Police believe Stephanie Emile abruptly dumped Janvier for an old flame, and when she did phone records reveal Janvier began calling Stephanie non-stop in the hours leading up to the murders.

When Stephanie shunned him, police say, Janvier went to her apartment with a 10mm gun and opened fire. His girlfriend Stephanie was shot twice, once in the back of the head. Her sister Judith took four bullets while reading the Bible on the bed to their 2-year-old niece. She was spared.

Boston Police charge Janvier with two counts of first-degree murder. But when word spread that cops were coming for him, Janvier took off, and has been on the run ever since.

U.S. Marshals are now on the hunt to capture the fugitive so dangerous he's been elevated to their 15 Most Wanted List. Marshals say Janvier has ties in Haiti, Miami and Montreal. But the Emile family believes he stayed close to his family.

"I think his family is hiding him out," said Miralda Emile.

So Crime Watch Daily went to the home of his brother, looking for Jean, and answers.

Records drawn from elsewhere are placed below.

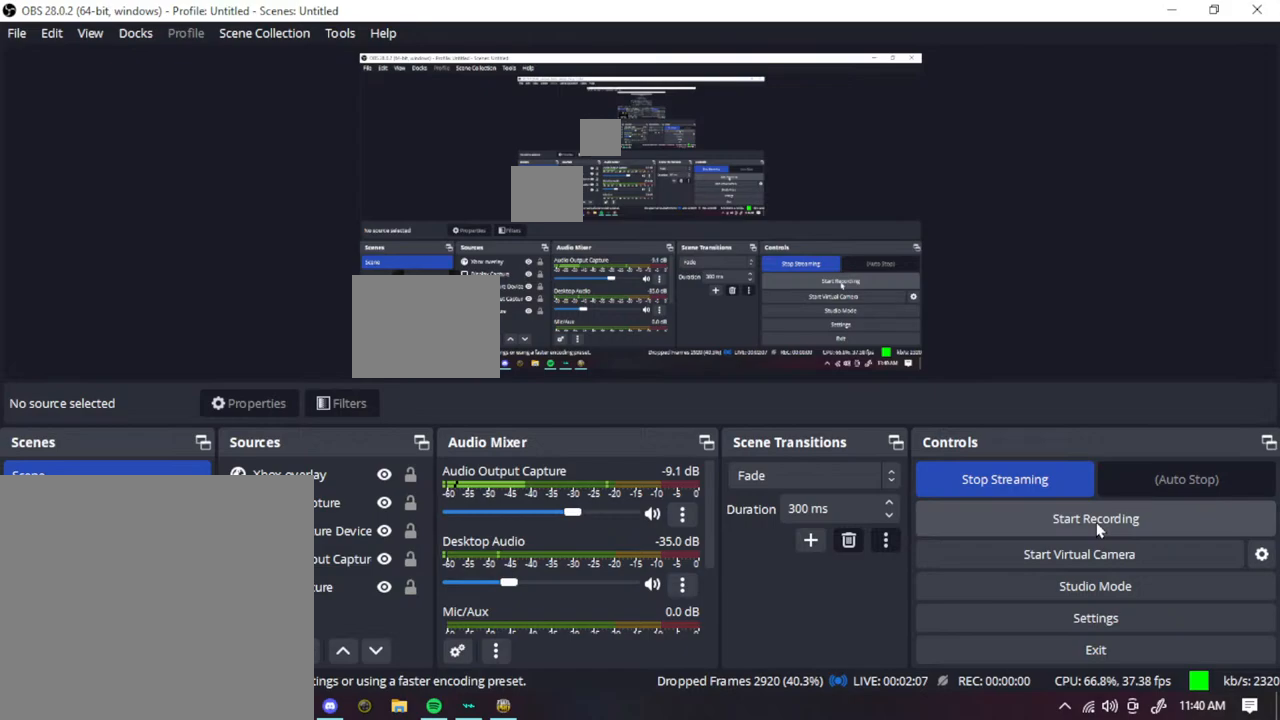
{"buttons": [], "left_stick": "center", "right_stick": "down", "events": []}
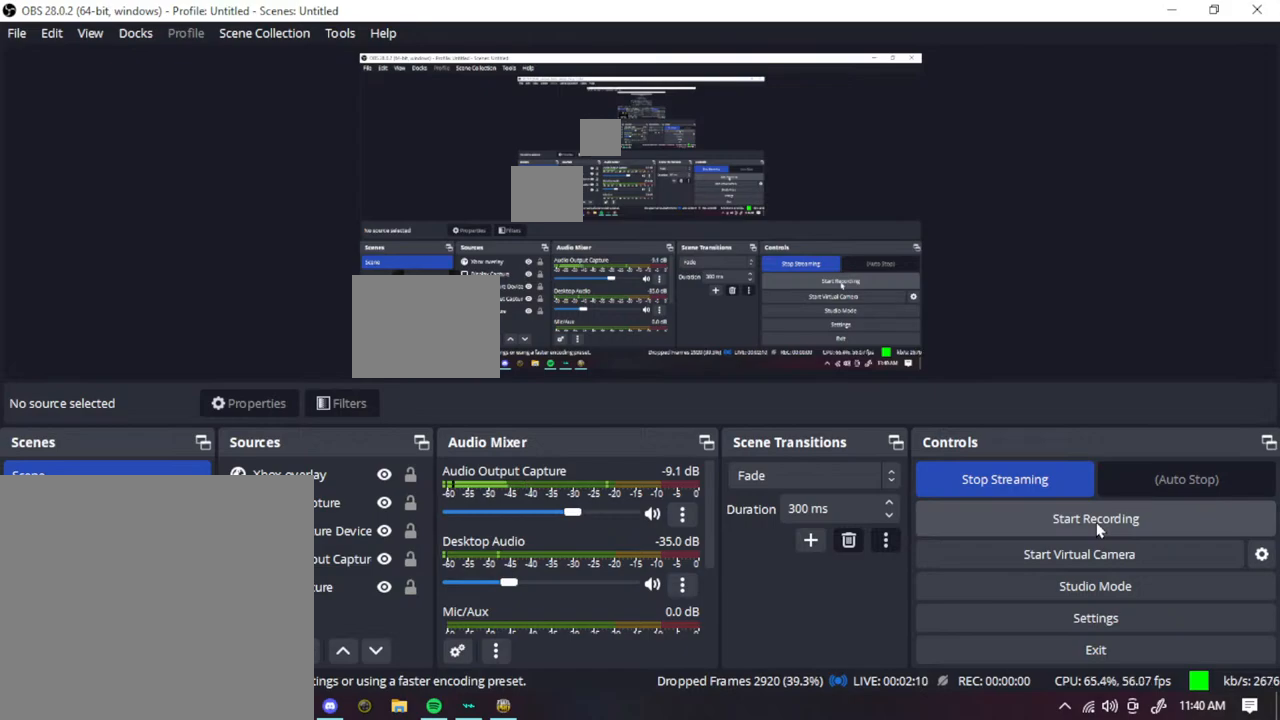
{"buttons": [], "left_stick": "center", "right_stick": "down", "events": []}
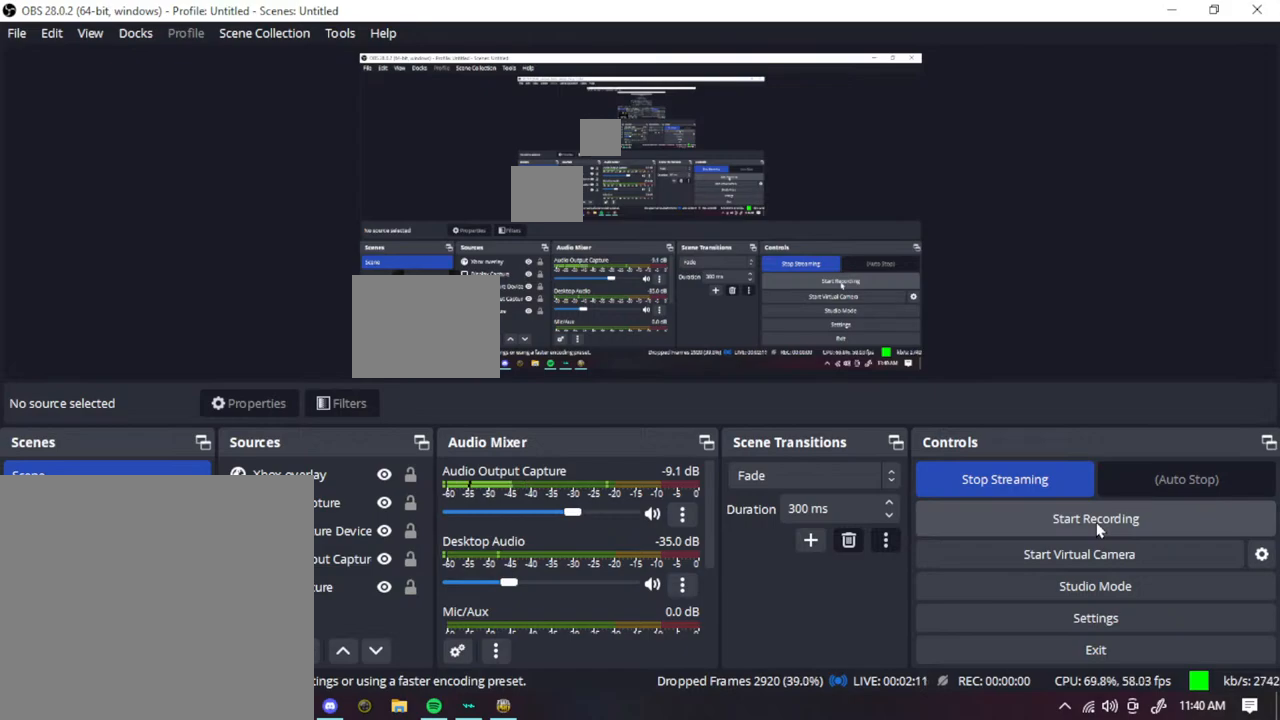
{"buttons": [], "left_stick": "center", "right_stick": "down", "events": []}
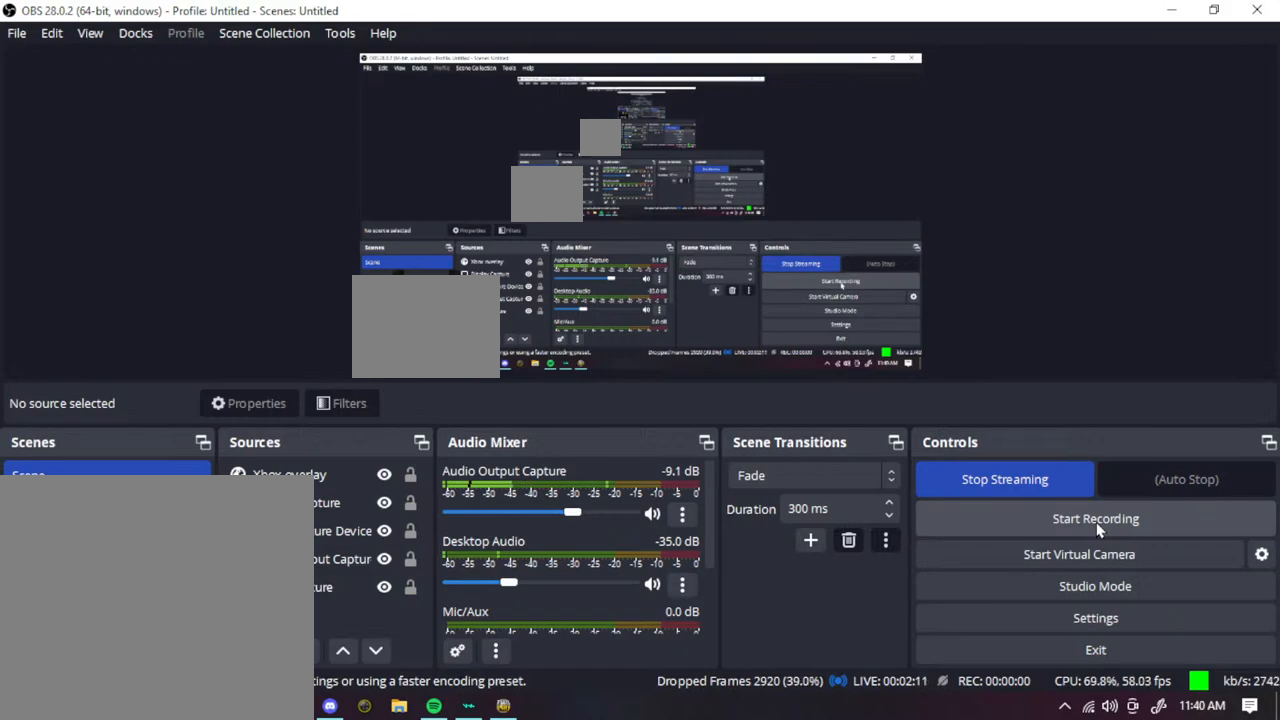
{"buttons": [], "left_stick": "center", "right_stick": "down", "events": []}
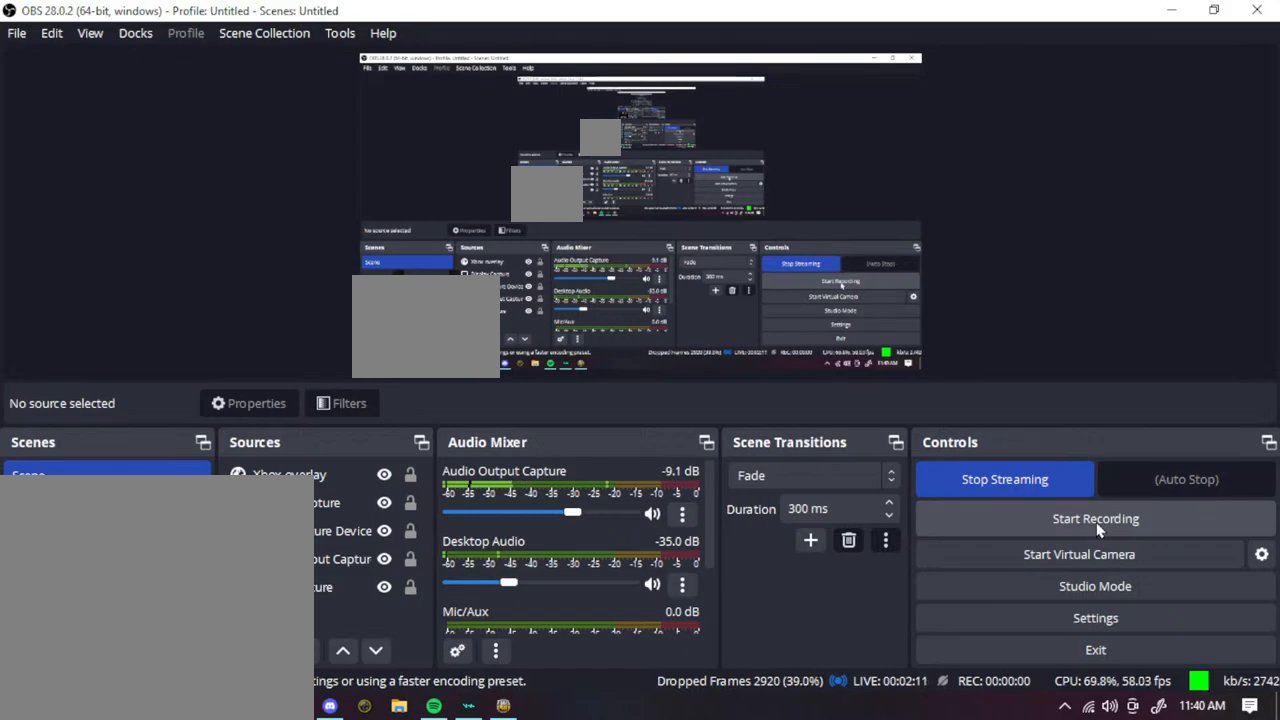
{"buttons": [], "left_stick": "center", "right_stick": "down", "events": []}
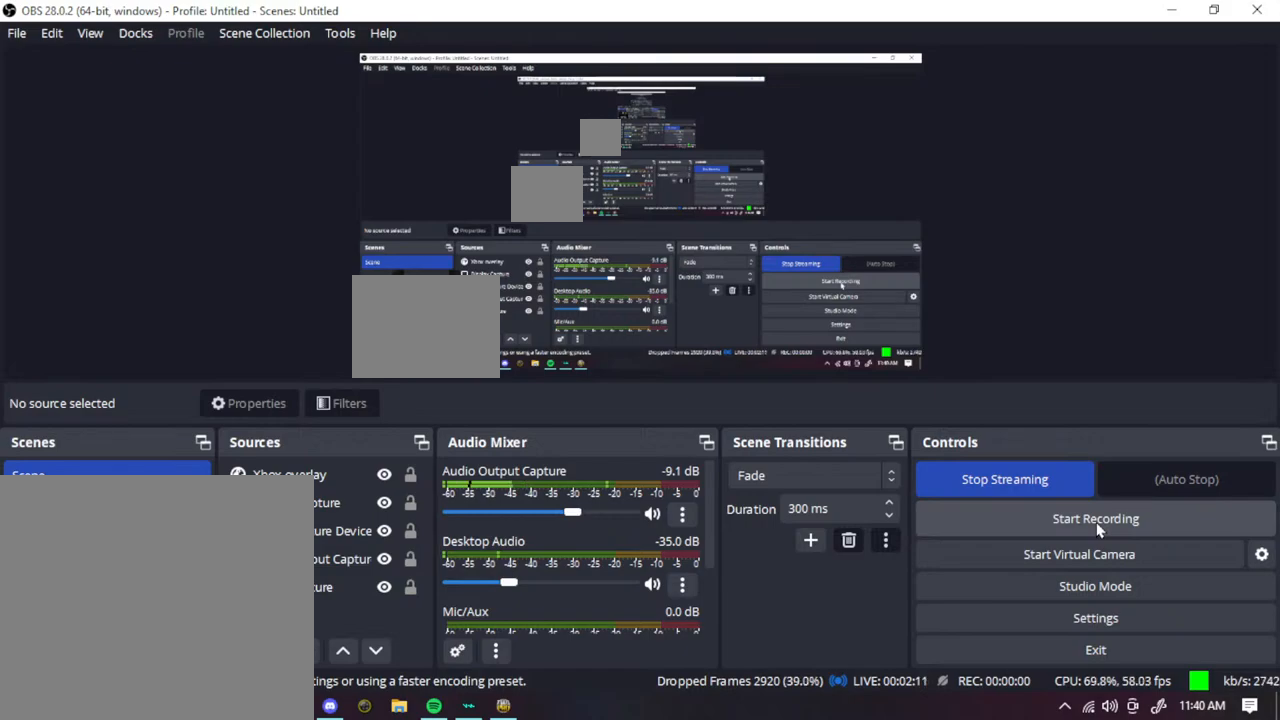
{"buttons": [], "left_stick": "center", "right_stick": "down", "events": []}
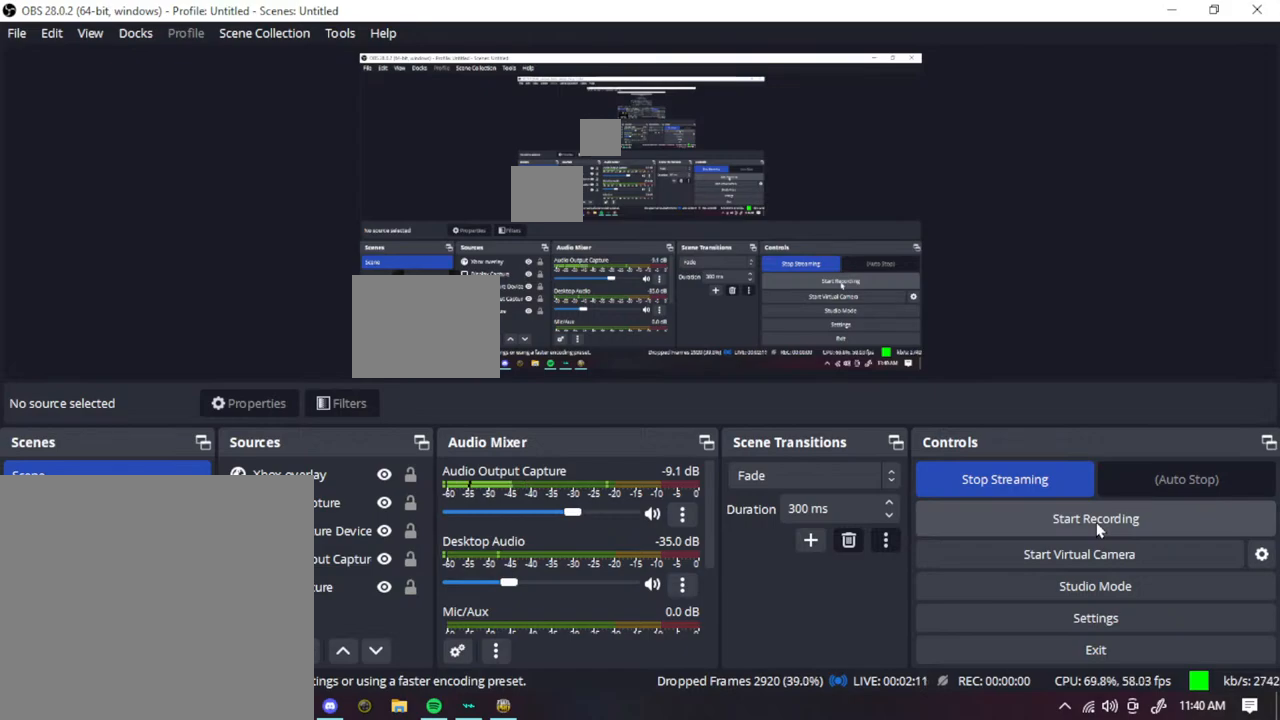
{"buttons": [], "left_stick": "center", "right_stick": "down", "events": []}
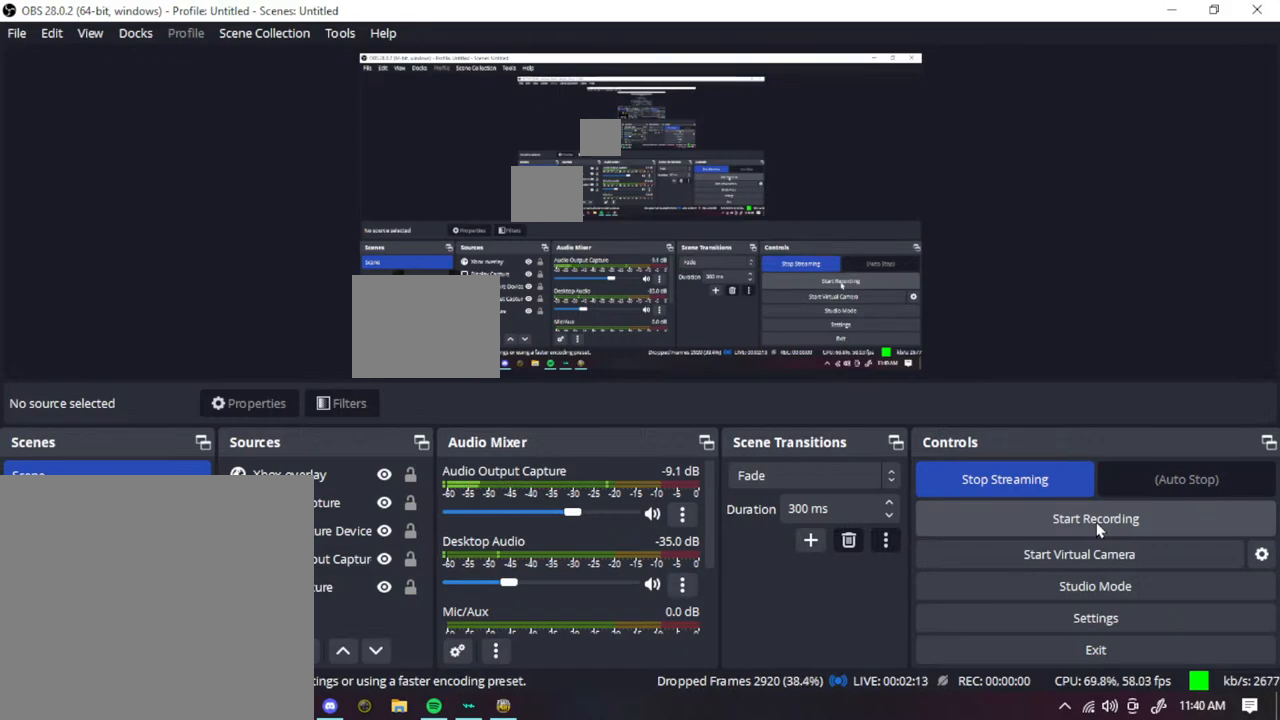
{"buttons": [], "left_stick": "center", "right_stick": "down", "events": []}
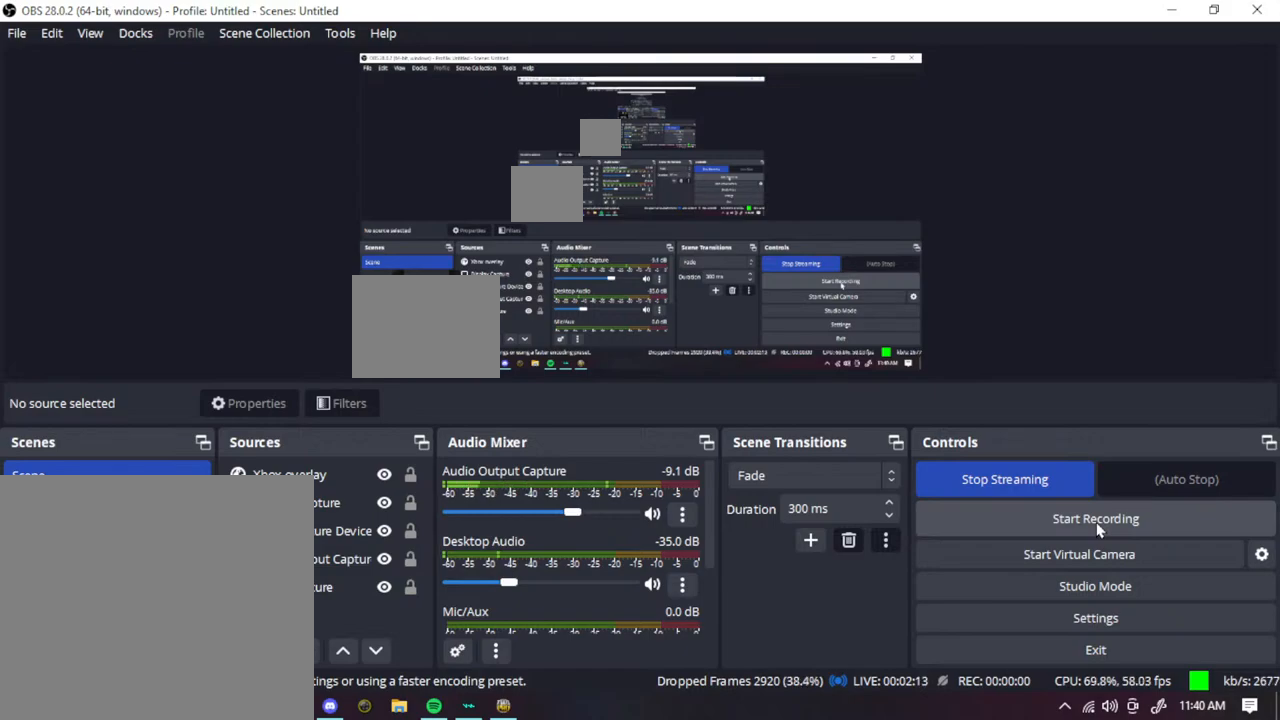
{"buttons": [], "left_stick": "center", "right_stick": "down", "events": []}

We were determined to get answers for the Emile family. But Janvier's brother declined to speak with us.

Authorities say if you do see Jean Weevens Janvier, do not approach him -- he may be still armed and he is indeed dangerous.

"We're not going to give up on this case," said Supervisory Deputy U.S. Marshal Don Freeman. "He's on the top 15 list for a reason. We're coming for him. We will find him."

Jean Weevens Janvier is described as standing 6 feet 1 inch tall, weighing approximately 150 pounds. He has black hair and brown eyes. He was born in Haiti, but is a U.S. citizen. He is believed to have relatives in Haiti and Montreal, although the marshals emphasized to us that they are not ruling out that he's still here in the United States.